Supplied passage:
#####
The Arkadelphian receives donations from some generous users, but like the other south Arkansas sites, most of its revenue comes from banner ads. The higher they appear on the page, the more money they bring.

Phelps describes his operation as a “one-man show,” but he does have a content arrangement with Joe May at the weekly Southern Standard. When school board and city government meetings overlap, Phelps covers one and May the other.

McNeill, who is 69, has a small part-time staff in Magnolia, where he lives and works in a former insurance agency on the courthouse square with his pet, Walter Cronkat.

“I have about four people who perform various tasks for me,” McNeill said. “I have one who concentrates on real estate news and another who concentrates on court news. I have someone who is kind of a sports photography stringer, and I have a drone guy. Ironically, all of these people at one time or another worked for the Banner-News.”

Mark Keith

Keith, who owns HopePrescott.com with Amy Sweat, also runs three weekly newspapers, the Hope Prescott News, the Little River Journal in Ashdown and the North Webster News in Springhill, Louisiana.

He said the newspapers outperform the website in revenue, but that online news “is still a very viable business.”

Keith, who is approaching 63, found his calling more than four decades ago on a tour of the campus radio station at Southern Arkansas University in Magnolia, his hometown.

“My media background was always small-town radio,” he said. “I did that full time for 11 years, then worked for the Chamber of Commerce in Hope for 20 years. I had a little furniture store, but it didn’t amount to much.”

When the news broke in 2018 that the Hope Star would cease publication, Keith saw an opportunity.

He told Wendell Hoover, the original owner of HopePrescott.com, that he wanted to start a newspaper.

“He owned HopePrescott.com exclusively, so he and I put up $1,000 each and started the newspaper (of the same name).” In 2024, Hoover was ready to sell out, so Sweat bought his interest, Keith said.

“I think a great business plan is to figure out how to sell something multiple times,” he said. “So I’m selling news online on HopePrescott.com and I’m selling it in print in the Hope Prescott News. The most popular stuff on the website is crime, fire and more sensational things. I suspect the biggest story we’ve had this week is that a venerable old business in Hope, Barry’s Grocery, had its roof collapse [after the winter storm].” Keith also takes pride in covering government boards and entities in Hempstead and Nevada counties.

“I emphasize local, local, local,” he said.

Walsh takes the same approach in Texarkana, where he oversees one full-time employee and a part-time worker. In April, he’ll celebrate 12 years of running TXKToday.com.

“Revenue-wise it’s been pretty steady,” he said. “Viewership numbers have grown a lot in the past few years as we kind of tuned in to what people like and get it out there. And it’s just been enjoyable to change the news scene in Texarkana.”

The site’s Facebook presence is “what’s gone crazy,” Walsh said. “We get a million people a month on Facebook, about 20 million views.” And net revenue? “We can gross $250,000 a year,” he said.

Longtime newspaper veteran Mike McNeill started Magnoliareporter.com 16 years ago. It has made a mark with its coverage of the new lithium industry.

Other online local news players in south Arkansas include Shelli Poole, who leads MySaline.com; Rod Reep, who oversees the Saline River Chronicle; and Sandy Sanford of South Arkansas Now in El Dorado.

For Joe Burgess of MonticelloLive, covering online news for nearly 19 years has been a life changer.

“I got a business-of-the-year plaque from 2010, which shows … that somebody that used to be a forklift driver at a factory can start something new and then end up being recognized,” Burgess said. “And I have found out that Thursday night (Jan. 29), I’m going to be getting a Citizen of the Year for Monticello award” from Mayor Jason Akers.

“I pride myself on shameless self-promotion,” Burgess said, only half-joking. “I’ve had stories picked up by ESPN and by CNN. I’ve been involved with ABC News when they came down because we had a tornado. Let’s just say that some of the major players follow me.”
#####
Entries provided:
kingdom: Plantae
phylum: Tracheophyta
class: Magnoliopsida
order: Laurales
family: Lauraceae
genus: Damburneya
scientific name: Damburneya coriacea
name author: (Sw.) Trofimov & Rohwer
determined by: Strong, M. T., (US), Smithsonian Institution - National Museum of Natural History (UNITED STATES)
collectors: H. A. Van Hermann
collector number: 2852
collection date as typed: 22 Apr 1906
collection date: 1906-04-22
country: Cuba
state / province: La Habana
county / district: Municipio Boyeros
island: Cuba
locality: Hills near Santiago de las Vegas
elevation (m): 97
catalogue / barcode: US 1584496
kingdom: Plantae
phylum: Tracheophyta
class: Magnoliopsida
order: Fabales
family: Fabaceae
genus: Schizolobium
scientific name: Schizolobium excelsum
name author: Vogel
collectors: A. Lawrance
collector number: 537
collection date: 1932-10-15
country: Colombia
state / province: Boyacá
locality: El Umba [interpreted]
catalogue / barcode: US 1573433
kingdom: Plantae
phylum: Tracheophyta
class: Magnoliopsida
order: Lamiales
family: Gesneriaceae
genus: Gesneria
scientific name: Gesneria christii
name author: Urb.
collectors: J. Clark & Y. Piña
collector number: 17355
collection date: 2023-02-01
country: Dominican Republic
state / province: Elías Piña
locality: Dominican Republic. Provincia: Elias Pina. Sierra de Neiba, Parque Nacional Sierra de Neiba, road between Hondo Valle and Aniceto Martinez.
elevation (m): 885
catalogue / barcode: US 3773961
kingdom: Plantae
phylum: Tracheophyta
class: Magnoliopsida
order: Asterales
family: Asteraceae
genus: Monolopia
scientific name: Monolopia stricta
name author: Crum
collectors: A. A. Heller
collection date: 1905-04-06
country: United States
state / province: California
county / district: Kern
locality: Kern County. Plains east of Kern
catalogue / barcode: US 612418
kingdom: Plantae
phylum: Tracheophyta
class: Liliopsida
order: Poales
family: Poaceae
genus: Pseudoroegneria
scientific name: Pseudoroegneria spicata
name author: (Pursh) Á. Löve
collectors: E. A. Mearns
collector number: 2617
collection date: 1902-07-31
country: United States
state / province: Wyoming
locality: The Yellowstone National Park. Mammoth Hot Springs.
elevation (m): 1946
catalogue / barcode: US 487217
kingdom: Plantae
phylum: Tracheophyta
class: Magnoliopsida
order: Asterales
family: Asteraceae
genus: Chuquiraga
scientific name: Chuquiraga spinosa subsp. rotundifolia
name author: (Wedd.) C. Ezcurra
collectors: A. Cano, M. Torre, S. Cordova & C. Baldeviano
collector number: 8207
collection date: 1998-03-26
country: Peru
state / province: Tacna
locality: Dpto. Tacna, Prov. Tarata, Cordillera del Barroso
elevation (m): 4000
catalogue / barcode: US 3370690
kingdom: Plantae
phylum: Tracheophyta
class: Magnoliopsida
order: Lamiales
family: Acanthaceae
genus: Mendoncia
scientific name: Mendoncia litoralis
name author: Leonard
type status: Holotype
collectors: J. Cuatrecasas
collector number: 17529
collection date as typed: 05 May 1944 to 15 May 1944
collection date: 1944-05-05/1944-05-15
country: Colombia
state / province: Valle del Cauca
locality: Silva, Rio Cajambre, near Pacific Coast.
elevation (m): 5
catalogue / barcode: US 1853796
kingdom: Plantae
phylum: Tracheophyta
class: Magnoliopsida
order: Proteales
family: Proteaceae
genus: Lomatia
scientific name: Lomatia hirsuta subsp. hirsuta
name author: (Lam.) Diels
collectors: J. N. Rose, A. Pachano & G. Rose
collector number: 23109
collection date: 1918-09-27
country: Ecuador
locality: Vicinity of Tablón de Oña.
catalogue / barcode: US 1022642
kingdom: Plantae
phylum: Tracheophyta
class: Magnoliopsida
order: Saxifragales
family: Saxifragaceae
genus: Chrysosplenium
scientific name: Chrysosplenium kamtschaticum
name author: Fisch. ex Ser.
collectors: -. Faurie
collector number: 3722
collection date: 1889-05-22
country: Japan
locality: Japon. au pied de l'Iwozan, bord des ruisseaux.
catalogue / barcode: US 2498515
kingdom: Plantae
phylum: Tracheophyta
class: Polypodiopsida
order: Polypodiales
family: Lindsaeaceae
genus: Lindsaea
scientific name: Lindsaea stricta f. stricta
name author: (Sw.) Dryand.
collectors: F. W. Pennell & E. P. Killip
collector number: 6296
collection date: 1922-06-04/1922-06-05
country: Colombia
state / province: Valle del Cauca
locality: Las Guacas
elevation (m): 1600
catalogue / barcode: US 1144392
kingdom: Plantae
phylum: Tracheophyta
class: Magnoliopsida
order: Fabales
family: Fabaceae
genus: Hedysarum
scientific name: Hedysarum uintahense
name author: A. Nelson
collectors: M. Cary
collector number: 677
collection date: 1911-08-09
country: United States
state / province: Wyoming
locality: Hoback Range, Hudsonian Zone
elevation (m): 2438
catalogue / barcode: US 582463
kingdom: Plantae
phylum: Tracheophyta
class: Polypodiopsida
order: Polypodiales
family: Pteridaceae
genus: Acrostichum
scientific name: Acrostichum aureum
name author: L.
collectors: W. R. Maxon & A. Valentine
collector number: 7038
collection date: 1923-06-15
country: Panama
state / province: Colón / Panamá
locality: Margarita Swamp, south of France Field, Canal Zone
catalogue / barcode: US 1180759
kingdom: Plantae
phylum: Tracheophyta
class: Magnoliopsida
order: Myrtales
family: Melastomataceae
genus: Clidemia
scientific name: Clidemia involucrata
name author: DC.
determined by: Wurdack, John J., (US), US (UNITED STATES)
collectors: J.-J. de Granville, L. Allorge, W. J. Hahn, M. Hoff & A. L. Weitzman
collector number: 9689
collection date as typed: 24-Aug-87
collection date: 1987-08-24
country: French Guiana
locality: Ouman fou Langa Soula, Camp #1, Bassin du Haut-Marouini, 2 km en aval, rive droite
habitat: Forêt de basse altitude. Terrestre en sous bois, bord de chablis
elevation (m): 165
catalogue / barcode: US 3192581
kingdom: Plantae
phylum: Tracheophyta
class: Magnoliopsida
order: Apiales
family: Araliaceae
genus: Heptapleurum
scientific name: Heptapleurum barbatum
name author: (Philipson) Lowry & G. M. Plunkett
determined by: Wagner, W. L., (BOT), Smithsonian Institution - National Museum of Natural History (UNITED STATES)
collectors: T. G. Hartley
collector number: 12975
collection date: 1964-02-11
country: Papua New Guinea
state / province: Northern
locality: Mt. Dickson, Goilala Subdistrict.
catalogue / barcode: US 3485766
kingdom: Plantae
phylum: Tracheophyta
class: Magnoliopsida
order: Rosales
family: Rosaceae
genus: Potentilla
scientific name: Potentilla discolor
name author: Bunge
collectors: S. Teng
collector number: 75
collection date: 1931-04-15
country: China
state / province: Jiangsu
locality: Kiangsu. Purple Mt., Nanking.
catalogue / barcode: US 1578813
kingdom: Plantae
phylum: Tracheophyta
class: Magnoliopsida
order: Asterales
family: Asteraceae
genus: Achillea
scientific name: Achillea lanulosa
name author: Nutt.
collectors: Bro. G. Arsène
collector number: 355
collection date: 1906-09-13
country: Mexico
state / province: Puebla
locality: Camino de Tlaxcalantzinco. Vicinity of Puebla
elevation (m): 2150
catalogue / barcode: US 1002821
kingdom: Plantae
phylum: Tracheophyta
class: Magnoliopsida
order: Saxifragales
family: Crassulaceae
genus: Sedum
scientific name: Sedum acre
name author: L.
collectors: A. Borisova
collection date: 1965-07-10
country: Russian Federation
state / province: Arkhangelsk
#####
Actions to take:
[1] Do these statements agree with the article on south Arkansas news sites? Answer yes or no for each and quote the deciding words. (a) Keith and Wendell Hoover each put up $1,000 to start the newspaper. (b) Walsh oversees two full-time employees at TXKToday.com. (c) McNeill started Magnoliareporter.com 20 years ago.
[2] Please reproduce word for word the stretch of the article on south Arkansas news sites from "He said the" through "Magnolia, his hometown.".

Set of answers:
[1]
(a) Yes: "he and I put up $1,000 each and started the newspaper"
(b) No: "he oversees one full-time employee and a part-time worker"
(c) No: "started Magnoliareporter.com 16 years ago"

[2]
He said the newspapers outperform the website in revenue, but that online news “is still a very viable business.”

Keith, who is approaching 63, found his calling more than four decades ago on a tour of the campus radio station at Southern Arkansas University in Magnolia, his hometown.